> [Aim of the task] Reproduce, without alteration, everything in the material below from its first line down to and including the line that contains "Problem, dass nicht".

==== Source material ====

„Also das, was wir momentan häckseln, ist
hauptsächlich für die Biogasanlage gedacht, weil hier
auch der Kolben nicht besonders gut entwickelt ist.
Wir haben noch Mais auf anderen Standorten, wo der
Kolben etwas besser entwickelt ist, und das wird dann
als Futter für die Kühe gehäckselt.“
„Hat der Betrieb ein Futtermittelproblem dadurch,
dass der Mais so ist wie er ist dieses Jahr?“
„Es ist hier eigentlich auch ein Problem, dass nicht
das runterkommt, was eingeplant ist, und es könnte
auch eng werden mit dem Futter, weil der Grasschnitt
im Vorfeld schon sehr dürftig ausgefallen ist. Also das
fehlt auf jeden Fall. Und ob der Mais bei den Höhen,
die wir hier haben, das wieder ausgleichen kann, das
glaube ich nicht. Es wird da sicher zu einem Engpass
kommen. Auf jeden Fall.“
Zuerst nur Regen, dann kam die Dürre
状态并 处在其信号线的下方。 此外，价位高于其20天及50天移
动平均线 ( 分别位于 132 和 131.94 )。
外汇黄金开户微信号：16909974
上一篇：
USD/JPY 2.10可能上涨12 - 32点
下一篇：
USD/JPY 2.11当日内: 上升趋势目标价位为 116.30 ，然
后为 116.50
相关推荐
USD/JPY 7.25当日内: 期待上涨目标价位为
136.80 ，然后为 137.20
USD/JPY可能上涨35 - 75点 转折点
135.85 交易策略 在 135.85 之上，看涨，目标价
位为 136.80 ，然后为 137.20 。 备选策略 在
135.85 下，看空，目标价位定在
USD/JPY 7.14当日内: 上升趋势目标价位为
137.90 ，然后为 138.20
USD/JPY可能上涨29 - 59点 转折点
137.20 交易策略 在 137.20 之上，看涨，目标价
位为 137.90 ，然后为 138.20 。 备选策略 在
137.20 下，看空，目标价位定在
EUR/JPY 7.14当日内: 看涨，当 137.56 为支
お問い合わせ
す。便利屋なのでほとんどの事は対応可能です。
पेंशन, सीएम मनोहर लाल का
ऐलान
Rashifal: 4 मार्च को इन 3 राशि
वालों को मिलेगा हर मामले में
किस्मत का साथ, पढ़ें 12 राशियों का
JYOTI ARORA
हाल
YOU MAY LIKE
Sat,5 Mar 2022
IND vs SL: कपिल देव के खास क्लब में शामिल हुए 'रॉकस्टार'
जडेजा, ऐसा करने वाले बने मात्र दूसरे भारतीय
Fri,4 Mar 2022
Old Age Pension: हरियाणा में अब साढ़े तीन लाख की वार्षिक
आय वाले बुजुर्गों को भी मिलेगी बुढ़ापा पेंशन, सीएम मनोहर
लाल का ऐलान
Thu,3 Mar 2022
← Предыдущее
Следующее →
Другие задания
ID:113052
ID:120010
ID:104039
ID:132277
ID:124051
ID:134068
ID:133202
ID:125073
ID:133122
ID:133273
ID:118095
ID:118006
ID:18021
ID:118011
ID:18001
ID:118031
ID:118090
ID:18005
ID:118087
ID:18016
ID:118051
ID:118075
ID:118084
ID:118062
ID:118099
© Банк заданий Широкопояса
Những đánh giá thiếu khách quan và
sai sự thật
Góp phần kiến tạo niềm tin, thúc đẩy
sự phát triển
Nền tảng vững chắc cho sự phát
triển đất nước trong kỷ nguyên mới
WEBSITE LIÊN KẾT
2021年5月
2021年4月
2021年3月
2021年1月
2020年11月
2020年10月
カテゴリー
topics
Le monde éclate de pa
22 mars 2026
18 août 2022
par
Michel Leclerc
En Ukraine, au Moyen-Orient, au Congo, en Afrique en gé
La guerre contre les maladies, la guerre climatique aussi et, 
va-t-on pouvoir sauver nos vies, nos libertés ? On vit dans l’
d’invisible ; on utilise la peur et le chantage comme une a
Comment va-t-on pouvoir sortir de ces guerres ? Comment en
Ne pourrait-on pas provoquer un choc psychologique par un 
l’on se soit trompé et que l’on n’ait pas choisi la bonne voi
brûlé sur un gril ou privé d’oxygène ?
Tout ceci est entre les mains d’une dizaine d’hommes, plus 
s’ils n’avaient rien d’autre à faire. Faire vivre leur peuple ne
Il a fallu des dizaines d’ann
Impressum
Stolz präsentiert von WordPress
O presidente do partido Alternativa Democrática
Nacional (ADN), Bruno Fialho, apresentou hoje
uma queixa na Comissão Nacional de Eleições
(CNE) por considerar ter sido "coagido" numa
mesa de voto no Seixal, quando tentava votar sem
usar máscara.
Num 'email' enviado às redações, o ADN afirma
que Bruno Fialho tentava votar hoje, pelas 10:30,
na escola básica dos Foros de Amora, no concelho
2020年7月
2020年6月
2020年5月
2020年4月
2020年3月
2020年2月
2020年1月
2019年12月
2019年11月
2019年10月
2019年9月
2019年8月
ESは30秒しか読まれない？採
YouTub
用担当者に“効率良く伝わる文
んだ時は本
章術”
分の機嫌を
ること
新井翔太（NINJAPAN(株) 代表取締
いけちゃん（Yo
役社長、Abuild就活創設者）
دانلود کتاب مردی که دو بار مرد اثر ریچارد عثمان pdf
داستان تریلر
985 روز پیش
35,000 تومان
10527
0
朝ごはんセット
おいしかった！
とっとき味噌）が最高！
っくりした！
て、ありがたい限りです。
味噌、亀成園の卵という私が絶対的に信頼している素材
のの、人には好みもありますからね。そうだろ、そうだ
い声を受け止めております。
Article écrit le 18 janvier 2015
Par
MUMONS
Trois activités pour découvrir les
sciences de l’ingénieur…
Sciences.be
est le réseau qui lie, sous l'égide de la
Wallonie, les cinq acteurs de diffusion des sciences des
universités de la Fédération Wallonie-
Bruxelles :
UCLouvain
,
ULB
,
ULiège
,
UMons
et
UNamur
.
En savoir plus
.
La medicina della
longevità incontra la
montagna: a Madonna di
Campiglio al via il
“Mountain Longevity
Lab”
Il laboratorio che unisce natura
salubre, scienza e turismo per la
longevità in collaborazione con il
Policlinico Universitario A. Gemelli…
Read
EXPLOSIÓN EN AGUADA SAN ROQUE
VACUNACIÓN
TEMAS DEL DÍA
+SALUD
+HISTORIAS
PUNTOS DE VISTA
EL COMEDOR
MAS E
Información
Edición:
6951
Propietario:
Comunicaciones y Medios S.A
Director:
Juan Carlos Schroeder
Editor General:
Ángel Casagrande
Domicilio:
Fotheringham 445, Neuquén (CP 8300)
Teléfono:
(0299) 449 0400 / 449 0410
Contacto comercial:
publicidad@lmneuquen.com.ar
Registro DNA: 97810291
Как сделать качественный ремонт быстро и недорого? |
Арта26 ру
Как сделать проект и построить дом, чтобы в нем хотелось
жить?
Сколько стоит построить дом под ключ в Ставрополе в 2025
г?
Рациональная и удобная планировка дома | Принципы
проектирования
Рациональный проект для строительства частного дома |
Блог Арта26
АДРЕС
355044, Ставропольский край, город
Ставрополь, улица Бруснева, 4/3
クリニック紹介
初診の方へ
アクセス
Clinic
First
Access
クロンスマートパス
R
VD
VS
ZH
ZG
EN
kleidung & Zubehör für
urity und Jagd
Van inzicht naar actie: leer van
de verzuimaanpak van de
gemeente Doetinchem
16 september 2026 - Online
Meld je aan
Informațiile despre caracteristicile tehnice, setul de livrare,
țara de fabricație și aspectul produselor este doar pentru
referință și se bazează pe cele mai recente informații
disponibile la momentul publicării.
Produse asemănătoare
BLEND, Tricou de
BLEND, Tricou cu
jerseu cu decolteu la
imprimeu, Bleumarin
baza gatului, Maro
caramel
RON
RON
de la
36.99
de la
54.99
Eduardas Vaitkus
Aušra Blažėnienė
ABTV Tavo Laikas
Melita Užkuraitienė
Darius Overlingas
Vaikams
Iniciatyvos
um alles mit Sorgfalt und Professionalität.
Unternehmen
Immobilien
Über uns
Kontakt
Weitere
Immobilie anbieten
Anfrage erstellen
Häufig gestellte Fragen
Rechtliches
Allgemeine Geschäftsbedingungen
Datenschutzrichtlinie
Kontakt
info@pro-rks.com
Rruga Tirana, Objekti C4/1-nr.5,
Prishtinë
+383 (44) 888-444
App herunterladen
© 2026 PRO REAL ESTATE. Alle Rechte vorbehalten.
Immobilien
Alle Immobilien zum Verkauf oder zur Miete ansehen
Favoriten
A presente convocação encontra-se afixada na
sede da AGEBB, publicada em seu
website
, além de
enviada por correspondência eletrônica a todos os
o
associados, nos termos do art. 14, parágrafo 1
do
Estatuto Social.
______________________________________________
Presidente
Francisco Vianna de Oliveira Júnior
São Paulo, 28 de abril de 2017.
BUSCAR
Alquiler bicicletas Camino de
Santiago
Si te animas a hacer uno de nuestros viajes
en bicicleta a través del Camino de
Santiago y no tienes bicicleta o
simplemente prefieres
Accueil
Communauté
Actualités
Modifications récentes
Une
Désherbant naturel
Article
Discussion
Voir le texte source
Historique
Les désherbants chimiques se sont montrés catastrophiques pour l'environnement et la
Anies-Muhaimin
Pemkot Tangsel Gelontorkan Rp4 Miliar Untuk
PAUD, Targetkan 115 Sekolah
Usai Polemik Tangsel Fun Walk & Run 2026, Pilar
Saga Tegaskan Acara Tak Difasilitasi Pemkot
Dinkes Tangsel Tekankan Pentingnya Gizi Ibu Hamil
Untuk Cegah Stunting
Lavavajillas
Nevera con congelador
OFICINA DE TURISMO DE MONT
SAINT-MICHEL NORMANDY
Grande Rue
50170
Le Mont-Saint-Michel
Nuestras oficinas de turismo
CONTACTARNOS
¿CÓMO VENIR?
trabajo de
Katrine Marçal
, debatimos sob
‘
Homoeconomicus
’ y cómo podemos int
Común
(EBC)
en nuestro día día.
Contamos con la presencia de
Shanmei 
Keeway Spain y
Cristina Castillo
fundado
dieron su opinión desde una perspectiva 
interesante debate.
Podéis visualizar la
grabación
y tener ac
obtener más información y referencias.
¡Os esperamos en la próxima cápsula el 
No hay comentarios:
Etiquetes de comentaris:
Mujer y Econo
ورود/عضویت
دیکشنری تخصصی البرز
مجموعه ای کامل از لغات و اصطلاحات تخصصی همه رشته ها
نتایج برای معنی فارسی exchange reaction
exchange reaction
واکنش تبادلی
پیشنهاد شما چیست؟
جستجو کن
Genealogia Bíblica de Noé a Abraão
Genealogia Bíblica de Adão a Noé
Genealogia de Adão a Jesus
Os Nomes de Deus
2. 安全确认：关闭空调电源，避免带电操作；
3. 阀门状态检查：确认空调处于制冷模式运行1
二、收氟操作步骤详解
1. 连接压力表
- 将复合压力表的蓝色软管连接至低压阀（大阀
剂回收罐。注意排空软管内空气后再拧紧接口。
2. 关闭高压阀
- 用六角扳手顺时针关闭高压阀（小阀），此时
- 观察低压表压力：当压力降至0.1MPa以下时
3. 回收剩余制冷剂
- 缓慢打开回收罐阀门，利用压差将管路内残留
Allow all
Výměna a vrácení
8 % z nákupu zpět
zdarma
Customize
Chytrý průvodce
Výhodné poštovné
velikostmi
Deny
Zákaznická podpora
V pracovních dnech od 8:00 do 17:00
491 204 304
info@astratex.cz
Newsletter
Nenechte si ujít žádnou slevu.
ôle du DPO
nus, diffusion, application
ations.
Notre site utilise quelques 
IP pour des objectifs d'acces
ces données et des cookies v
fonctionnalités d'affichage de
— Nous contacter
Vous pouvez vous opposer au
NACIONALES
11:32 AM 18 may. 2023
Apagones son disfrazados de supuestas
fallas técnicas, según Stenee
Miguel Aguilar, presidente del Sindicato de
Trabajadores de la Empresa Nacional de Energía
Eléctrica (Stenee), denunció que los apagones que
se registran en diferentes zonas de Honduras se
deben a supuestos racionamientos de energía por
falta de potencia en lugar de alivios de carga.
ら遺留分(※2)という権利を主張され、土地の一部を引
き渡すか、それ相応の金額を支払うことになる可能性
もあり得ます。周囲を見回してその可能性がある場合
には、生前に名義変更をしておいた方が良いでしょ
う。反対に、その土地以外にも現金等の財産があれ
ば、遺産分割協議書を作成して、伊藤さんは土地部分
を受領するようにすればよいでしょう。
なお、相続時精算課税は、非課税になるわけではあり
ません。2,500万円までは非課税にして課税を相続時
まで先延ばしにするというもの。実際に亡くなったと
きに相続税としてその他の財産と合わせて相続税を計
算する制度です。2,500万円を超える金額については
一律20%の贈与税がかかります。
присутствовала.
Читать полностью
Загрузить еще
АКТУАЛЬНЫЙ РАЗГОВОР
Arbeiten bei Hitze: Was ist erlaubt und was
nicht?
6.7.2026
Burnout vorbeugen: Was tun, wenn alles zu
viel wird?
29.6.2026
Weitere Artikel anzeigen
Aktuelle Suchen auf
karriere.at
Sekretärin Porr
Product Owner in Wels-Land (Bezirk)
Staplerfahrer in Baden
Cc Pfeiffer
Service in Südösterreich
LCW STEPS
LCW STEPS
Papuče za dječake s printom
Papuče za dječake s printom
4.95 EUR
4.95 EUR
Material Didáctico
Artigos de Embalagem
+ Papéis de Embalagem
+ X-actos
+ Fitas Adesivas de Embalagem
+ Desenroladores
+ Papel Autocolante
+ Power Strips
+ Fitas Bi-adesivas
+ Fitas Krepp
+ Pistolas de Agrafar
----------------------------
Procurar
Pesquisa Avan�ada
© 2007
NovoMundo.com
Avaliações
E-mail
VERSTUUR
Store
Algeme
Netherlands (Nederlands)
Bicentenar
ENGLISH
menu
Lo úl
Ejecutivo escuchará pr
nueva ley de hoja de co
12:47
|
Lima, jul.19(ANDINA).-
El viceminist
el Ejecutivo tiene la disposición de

====

> [Task answer]
„Also das, was wir momentan häckseln, ist
hauptsächlich für die Biogasanlage gedacht, weil hier
auch der Kolben nicht besonders gut entwickelt ist.
Wir haben noch Mais auf anderen Standorten, wo der
Kolben etwas besser entwickelt ist, und das wird dann
als Futter für die Kühe gehäckselt.“
„Hat der Betrieb ein Futtermittelproblem dadurch,
dass der Mais so ist wie er ist dieses Jahr?“
„Es ist hier eigentlich auch ein Problem, dass nicht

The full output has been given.